Saturn's two-faced moon hosts extraordinary avalanches that cascade much longer than they should. Figuring out what makes them flow might help scientists better understand landslides on Earth.
Even among the fantastic variety that can be found in our Solar System, icy Iapetus is an odd duck. Saturn’s third-largest moon is half black, half white, a dichotomy that made it seem as though the moon vanished for half its orbit when discovered in 1671 by Giovanni Domenico Cassini. Iapetus also has an oddly squashed appearance, an equatorial bulging that could be explained if the moon revolved once every 16 hours — but Iapetus revolves once every 72 days. And on top of that, a mountainous ridge as high as 12 miles (more than twice the elevation of Mount Everest) circles much of the moon’s equator and makes it look like a giant walnut.

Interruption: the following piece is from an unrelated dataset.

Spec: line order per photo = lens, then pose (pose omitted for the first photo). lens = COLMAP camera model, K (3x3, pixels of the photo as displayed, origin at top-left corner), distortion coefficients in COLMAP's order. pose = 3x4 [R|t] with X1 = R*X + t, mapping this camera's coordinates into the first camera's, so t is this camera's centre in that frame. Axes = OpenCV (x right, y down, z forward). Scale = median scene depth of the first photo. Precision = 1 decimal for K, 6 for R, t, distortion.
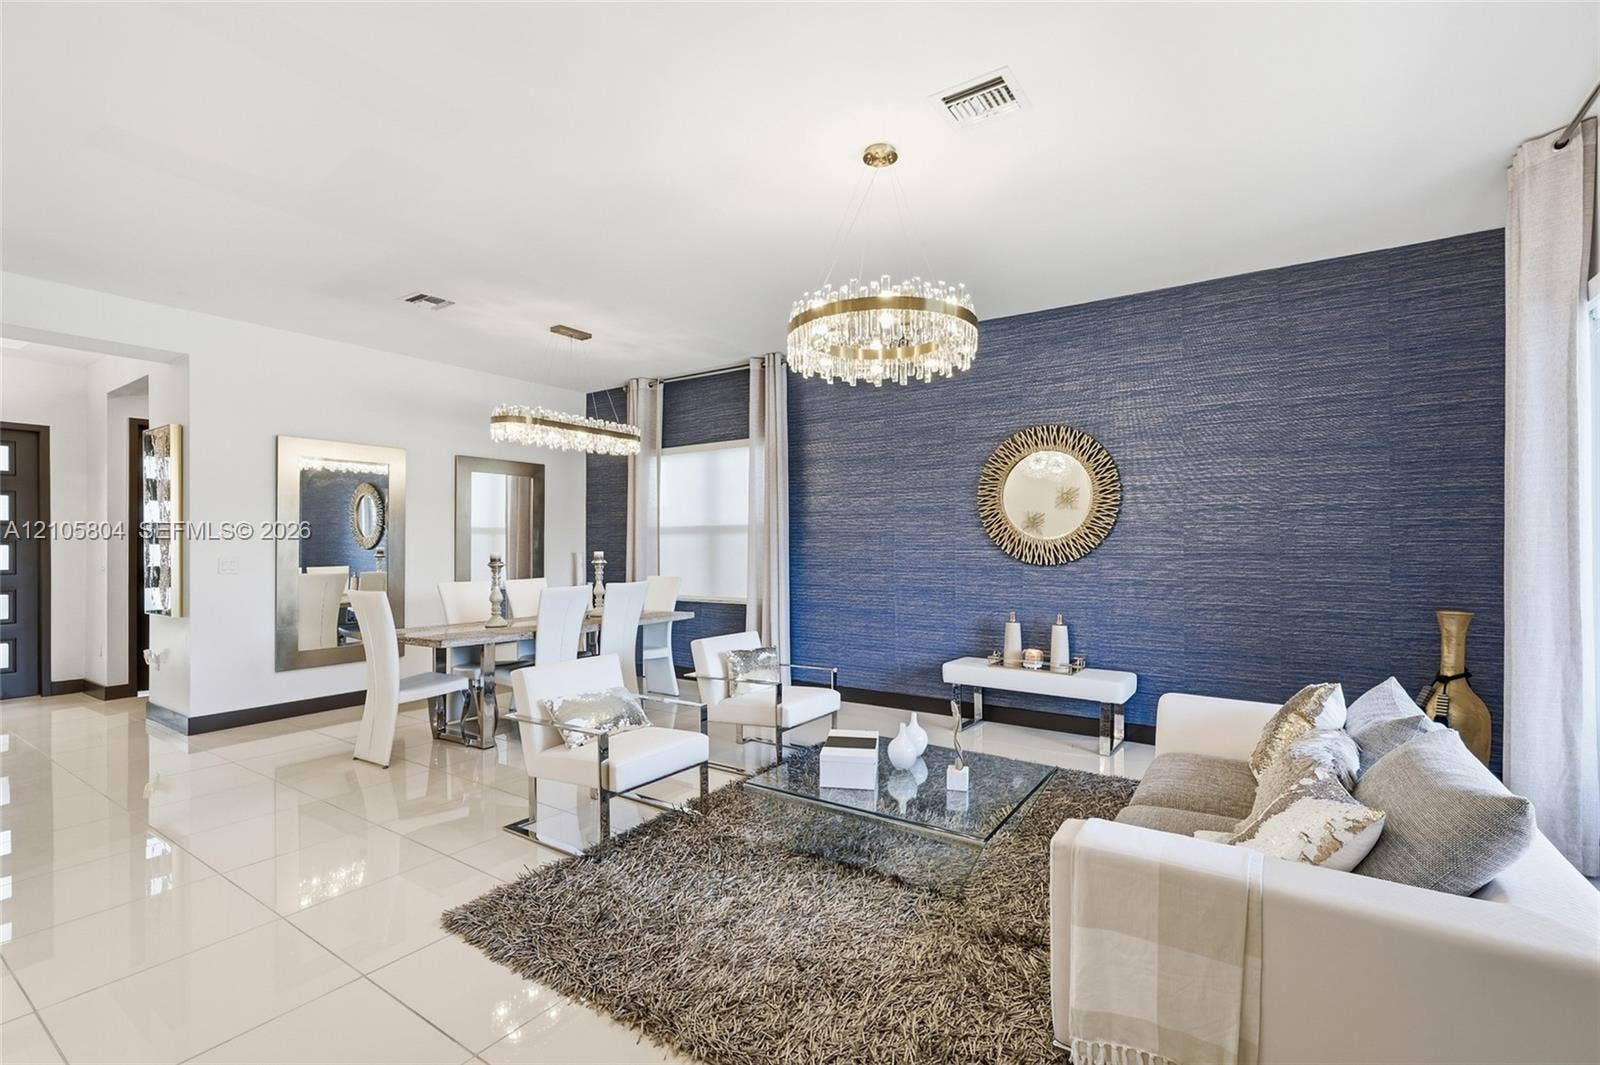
lens RADIAL K [[712.5, 0, 805.4], [0, 712.5, 541.0], [0, 0, 1]] dist [-0.000024, 0.000260]
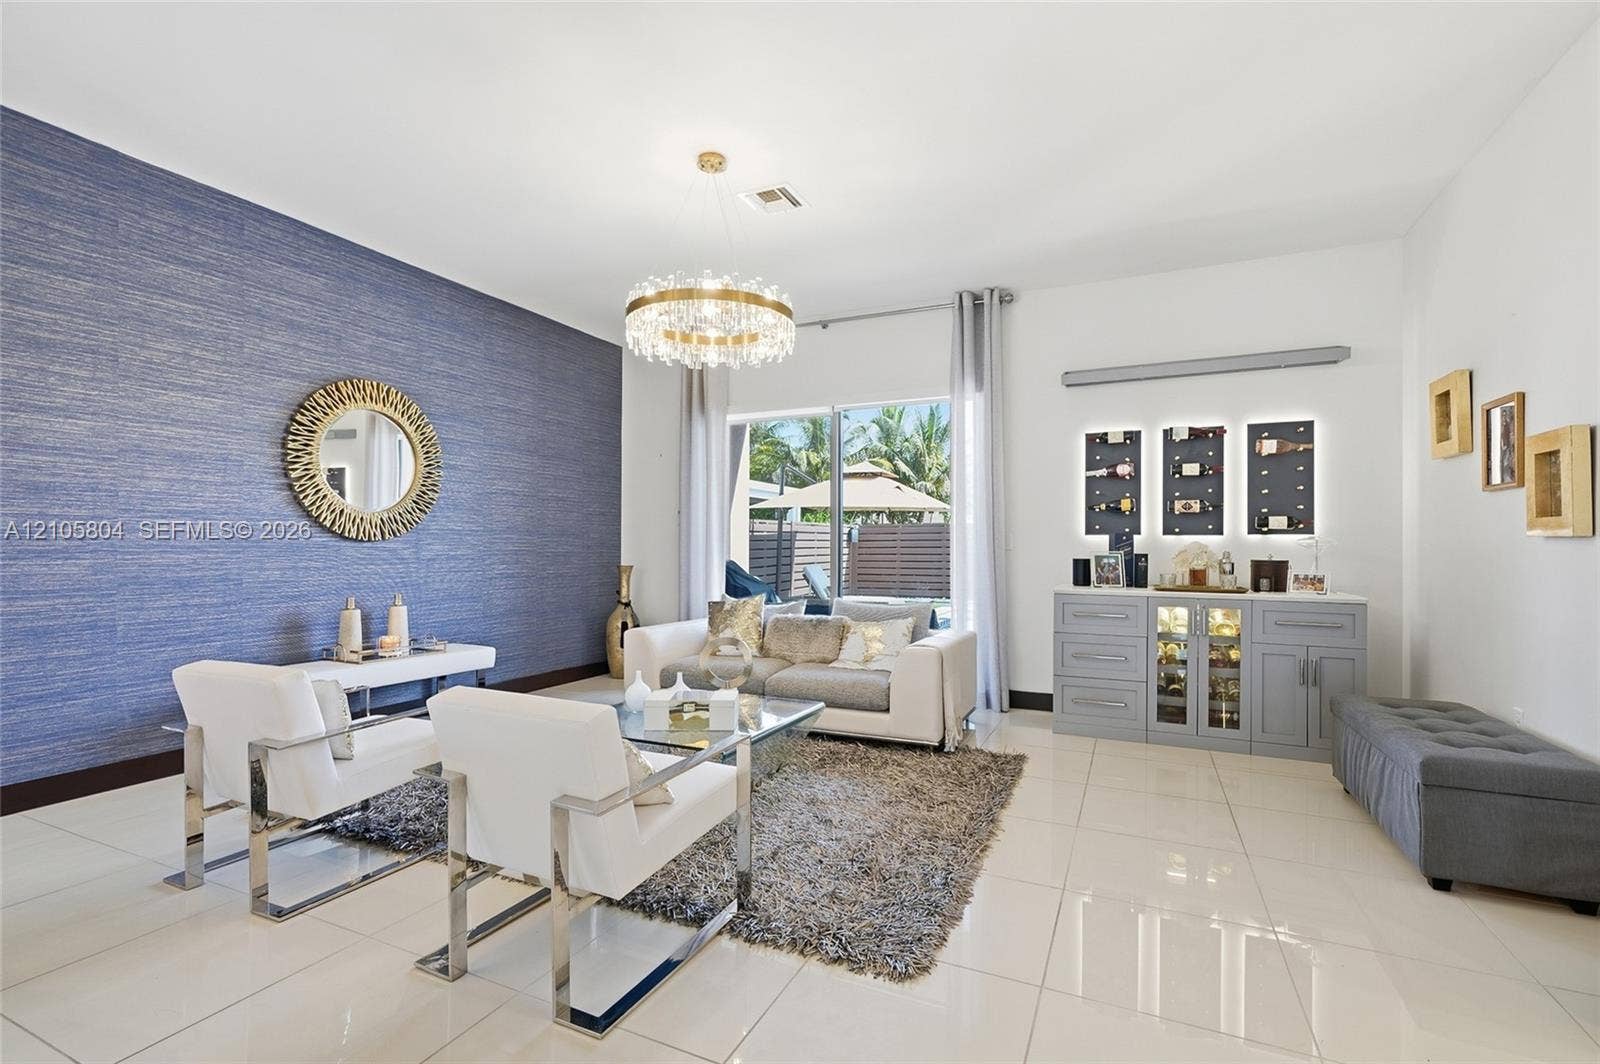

Now planetary scientists have another feature to add to the list of Iapetian oddities. While looking at high-resolution Cassini images, graduate student Kelsi Singer (Washington University in St. Louis) found evidence of 30 avalanches on Iapetus. Oddly, these chaotic cascades are much longer than they should be, a characteristic that may help scientists understand similar landslides on Earth.
As rock tumbles down a slope in an ordinary landslide, gravitational potential energy turns into ferocious motion that bulldozes just about anything in its way. Friction typically slows the rock to a stop before it can cover horizontal ground more than twice the height that it fell. But in sturzstroms (German for “falling stream”), a landslide becomes nearly unstoppable, flowing rather than sliding or tumbling, sometimes along nearly horizontal surfaces or even uphill. Sturzstroms can travel as much as 10 times their drop height. On Iapetus’s rugged terrain, that can result in landslides that surge as far as 80 km (50 miles).
An ice-moon might be an unlikely place to look when trying to understand sturzstroms on Earth. After all, we’re familiar with the slippery ice that has been the downfall of many a skater in the rink, so we would expect rocky landslides to be very different from icy avalanches on Iapetus. But Iapetus lives in a different part of the solar system, one on which it’s typically –280° Fahrenheit. At such low temperatures, ice is no more slippery than beach sand, which makes Iapetus a good laboratory for understanding sturzstroms on Earth.
Sturzstroms must stream along with reduced friction, but how? Geologists have at least nine different working theories — the leading one proposes that the avalanching material generates sound waves, changes in pressure that help the rock slip downward.
If sound waves are to blame, then geologists expect to see a trend — the bigger the avalanche, the more slippery the falling material. But on Iapetus, even the biggest avalanches are no more slippery than their smaller cousins.
“[The sound wave theory] is a fascinating possibility for landslides, and it is not ruled out completely by our data, but it is not required to explain our data either,” says Singer.
Instead, as detailed online in July 29th’s Nature Geoscience, Singer and her colleagues prefer a simple explanation called “flash heating.” As the falling surface rubs past the mountainside, the friction of the fall heats the ice enough to make it slippery — but not enough to melt it. The scientists suggest that even mildly heating the ice would transform the frigid, beach-sand ice into the slippery stuff we’re more familiar with. A similar flash heating mechanism might explain Earthbound sturzstroms, a claim supported by the discovery of melted rock found near landslide sites on Earth, imaginatively named “frictionite.”
Singer emphasizes that more observations are necessary. Iapetus’s low gravity might affect the results, so observations of avalanches on other icy bodies would help firm up the conclusions. Experiments in the lab could also test whether rapid motion makes super-cold ice more slippery.
“One of the exciting things about getting new data for the outer solar system is that we find interesting things we don’t expect,” says Singer. “We didn’t expect to find these fantastic landslides on Iapetus, but we were very excited that we did!”